* _AIM OF THE EXERCISE_: Throughout the listing that follows, find each line with the word "such" and copy it.

* _AVAILABLE DATA_:
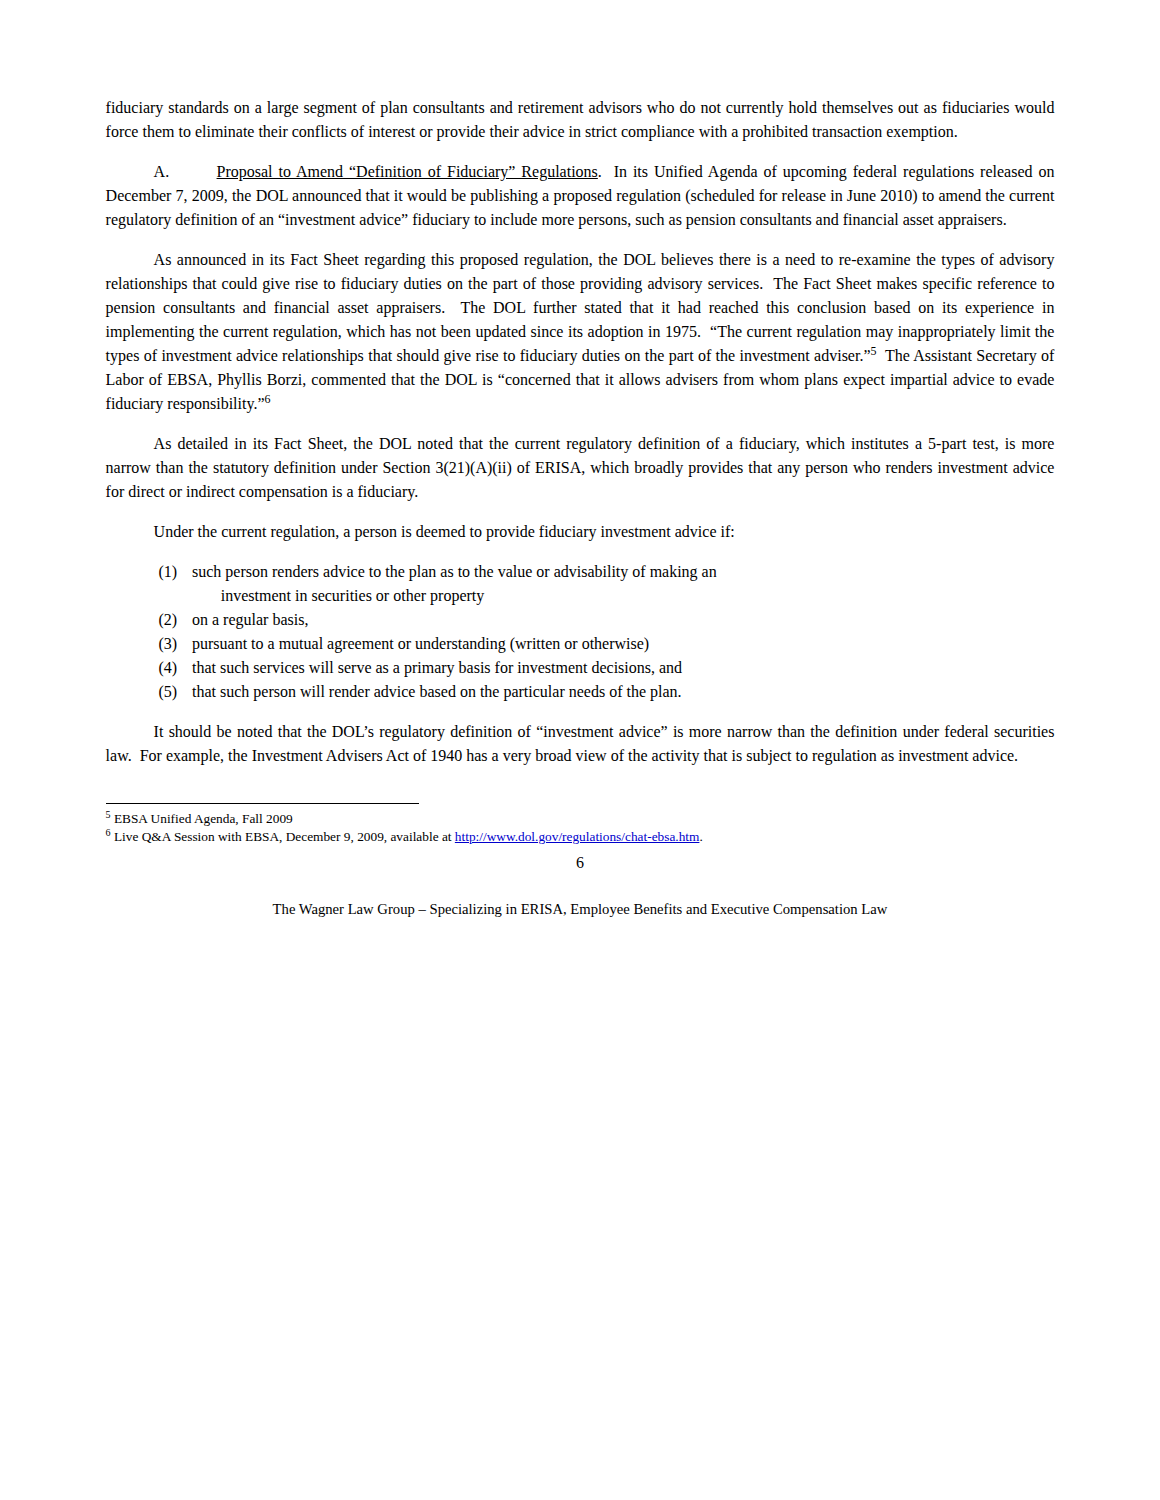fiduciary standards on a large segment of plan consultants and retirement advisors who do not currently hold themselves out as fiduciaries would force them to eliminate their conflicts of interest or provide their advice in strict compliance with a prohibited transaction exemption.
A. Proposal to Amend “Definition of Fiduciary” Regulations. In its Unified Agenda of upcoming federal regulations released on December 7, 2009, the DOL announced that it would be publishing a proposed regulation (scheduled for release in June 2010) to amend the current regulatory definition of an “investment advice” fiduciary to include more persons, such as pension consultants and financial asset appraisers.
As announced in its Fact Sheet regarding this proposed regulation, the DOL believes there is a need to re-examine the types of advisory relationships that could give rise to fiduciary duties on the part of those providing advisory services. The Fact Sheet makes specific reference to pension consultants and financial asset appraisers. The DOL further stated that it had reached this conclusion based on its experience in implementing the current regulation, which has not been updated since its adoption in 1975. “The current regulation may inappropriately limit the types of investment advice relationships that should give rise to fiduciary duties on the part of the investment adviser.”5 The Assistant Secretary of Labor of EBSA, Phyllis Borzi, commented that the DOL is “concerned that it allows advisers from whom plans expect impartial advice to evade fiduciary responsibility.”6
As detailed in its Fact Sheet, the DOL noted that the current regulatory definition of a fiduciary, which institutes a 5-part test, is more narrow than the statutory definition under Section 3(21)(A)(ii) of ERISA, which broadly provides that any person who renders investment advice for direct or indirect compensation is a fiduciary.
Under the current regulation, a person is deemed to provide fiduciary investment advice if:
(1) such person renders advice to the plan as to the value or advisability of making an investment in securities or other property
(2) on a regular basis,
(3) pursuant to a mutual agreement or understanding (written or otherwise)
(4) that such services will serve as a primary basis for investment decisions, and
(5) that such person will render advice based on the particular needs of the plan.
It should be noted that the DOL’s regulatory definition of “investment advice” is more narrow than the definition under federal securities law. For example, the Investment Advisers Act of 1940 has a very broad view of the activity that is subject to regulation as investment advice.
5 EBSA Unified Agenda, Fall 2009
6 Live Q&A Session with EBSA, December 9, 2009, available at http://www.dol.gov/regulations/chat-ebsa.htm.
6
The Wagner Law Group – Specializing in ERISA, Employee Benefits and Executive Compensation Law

* _REPLY_:
A. Proposal to Amend “Definition of Fiduciary” Regulations. In its Unified Agenda of upcoming federal regulations released on December 7, 2009, the DOL announced that it would be publishing a proposed regulation (scheduled for release in June 2010) to amend the current regulatory definition of an “investment advice” fiduciary to include more persons, such as pension consultants and financial asset appraisers.
(1) such person renders advice to the plan as to the value or advisability of making an investment in securities or other property
(4) that such services will serve as a primary basis for investment decisions, and
(5) that such person will render advice based on the particular needs of the plan.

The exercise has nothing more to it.